1 1 1 10 1 1 B 11 ((of ^Spanish)) . graph\ology#/
1 1 1 20 1 1 A 11 ^w=ell# ./
1 1 1 30 1 1 A 11 ((if)) did ^y/ou _set _that# - /
1 1 1 40 1 1 B 11 ^well !J\oe and _I#/
1 1 1 50 1 1 B 11 ^set it betw\een _us#/
1 1 1 60 1 1 B 11 ^actually !Joe 'set the :p\aper#/
1 1 1 70 1 1 B 20 and *((3 to 4 sylls))*/
1 1 1 80 1 1 A 11 *^w=ell# ./
1 1 1 90 1 1 A 11 "^m/\ay* I _ask#/
1 1 1 100 1 1 A 11 ^what goes !\into that paper n/ow#/
1 1 1 110 1 1 A 11 be^cause I !have to adv=ise# ./
1 1 1 120 1 1 A 21 ((a)) ^couple of people who are !d\oing [dhi: @]/
1 1 1 130 1 1 B 11 well ^what you :d\/o#/
1 1 1 140 1 2 B 12 ^is to - - ^this is sort of be:tween the :tw\/o of /
1 1 1 140 1 1 B 12 _us# /
1 1 1 150 1 1 B 11 ^what *you* :d\/o#/
1 1 1 160 2 1 B 23 is to ^make sure that your 'own . !c\andidate/
1 1 1 170 1 1 A 11 *^[\m]#*/
1 1 1 160 1 2(B 13 is . *.* ^that your . there`s ^something that your /
1 1 1 160 1 1(B 13 :own candidate can :h\/andle# - -/
This acronym stands for the Computer Usable Version of the Oxford Advanced Learners Dictionary. There are in fact two versions. The most useful is usually in a file called cuv2.dat contains 68742 words including inflected forms and proper nouns. It is most often of use as a wordlist, but the file also contains a phonemic transcription and a part-of-speech tag for every word. Here is a sample of cuv2.dat:
verbs v3bz Kj verdancy 'v3dnsI L@ verdant 'v3dnt OA verdict 'v3dIkt K6 verdicts 'v3dIkts Kj verdigris 'v3dIgrIs L@ verdure 'v3dj@R L@ verge v3dZ I2,K6 3A verged v3dZd Ic,Id 3A verger 'v3dZ@R K6 vergers 'v3dZ@z Kj verges 'v3dZIz Ia,Kj 3A verging 'v3dZIN Ib 3A verifiable 'verIfaI@bl OA verification ,verIfI'keISn M6 verifications ,verIfI'keISnz Mj verified 'verIfaId Hc,Hd 6A verifies 'verIfaIz Ha 6A verify 'verIfaI H3 6A verifying 'verIfaIIN Hb 6A verily 'ver@lI Pu verisimilitude ,verIsI'mIlItjud M6 verisimilitudes ,verIsI'mIlItjudz Mj veritable 'verIt@bl OA verities 'verItIz Mj verity 'verItI M8 vermicelli ,v3mI'selI L@ vermiform 'v3mIfOm OA vermilion v@'mIlI@n M6,OA
The coding conventions for the phonemic and syntactic tags are explained in a file that comes with dictionary. Some examples of applications that use the dictionary can be found in the appendix of this course.

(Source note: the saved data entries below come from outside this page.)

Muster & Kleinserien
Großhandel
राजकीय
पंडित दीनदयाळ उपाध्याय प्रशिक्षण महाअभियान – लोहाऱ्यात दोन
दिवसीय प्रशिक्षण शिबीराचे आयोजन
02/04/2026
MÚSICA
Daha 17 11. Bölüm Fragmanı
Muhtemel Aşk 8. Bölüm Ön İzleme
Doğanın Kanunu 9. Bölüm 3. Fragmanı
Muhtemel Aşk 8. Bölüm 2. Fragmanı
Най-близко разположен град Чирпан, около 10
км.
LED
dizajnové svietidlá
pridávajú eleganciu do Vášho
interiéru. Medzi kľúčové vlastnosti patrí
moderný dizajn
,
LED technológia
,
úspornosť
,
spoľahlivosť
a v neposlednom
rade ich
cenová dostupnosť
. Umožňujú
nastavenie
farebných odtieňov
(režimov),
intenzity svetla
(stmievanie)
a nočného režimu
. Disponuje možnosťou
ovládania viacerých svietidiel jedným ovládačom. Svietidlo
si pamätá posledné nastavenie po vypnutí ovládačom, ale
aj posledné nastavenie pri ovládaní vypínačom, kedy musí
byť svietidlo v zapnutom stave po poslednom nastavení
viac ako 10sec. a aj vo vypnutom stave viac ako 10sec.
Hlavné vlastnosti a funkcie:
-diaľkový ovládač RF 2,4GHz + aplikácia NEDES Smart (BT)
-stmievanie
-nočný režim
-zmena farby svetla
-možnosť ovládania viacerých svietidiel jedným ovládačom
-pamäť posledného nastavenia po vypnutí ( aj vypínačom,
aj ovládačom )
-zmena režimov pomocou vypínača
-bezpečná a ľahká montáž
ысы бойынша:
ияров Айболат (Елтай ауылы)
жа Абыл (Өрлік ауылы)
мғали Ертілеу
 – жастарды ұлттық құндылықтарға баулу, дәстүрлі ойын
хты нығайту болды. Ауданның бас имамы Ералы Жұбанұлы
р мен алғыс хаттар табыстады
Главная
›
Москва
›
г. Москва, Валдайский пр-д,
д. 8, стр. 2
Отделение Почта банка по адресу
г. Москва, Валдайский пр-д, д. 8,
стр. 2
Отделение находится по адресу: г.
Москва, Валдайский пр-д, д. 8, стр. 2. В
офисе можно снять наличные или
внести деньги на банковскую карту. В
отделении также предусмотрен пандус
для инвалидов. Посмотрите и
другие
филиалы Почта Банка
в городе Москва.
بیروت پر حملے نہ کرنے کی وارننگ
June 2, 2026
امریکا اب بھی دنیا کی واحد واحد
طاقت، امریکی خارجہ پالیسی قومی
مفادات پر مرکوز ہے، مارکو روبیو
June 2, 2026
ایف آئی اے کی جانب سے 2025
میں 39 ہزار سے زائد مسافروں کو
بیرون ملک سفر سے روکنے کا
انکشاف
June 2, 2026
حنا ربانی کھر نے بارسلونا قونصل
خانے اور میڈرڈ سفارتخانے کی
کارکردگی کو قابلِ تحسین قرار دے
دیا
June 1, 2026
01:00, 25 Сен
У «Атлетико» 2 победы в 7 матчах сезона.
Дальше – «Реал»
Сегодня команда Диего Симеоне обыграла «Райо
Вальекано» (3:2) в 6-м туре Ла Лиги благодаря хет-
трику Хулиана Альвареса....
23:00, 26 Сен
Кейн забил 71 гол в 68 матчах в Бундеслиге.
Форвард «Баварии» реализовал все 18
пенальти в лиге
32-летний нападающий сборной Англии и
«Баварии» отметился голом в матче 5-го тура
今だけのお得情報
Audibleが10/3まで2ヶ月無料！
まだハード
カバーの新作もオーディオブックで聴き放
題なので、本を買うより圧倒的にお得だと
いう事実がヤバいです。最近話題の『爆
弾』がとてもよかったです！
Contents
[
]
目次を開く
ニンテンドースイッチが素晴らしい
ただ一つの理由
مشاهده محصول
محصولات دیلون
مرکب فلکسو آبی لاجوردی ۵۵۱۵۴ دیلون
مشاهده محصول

Corpus building is currently a growth area, and there are many, many more corpora as well as the above examples. Currently available or under construction are a number of very large corpora, comprehensive corpora aiming to cover all registers of English, international English corpora, corpora of different languages and specialised corpora covering a single well-defined domain of language.
1. Find a large text file with a fixed field format (e.g. the Brown or LOB corpora) and inspect the format. Use zcat to view it if necessary.
3. Use cut to strip away the reference material and leave just the text field.
4. Use tr to strip away any tags that are actually in the text (e.g. attached to the words), so that you are left with just the words.
5. Make a sorted wordlist from the file.
6. Combine the above commands in a shell script so that you have a small program for extracting a wordlist.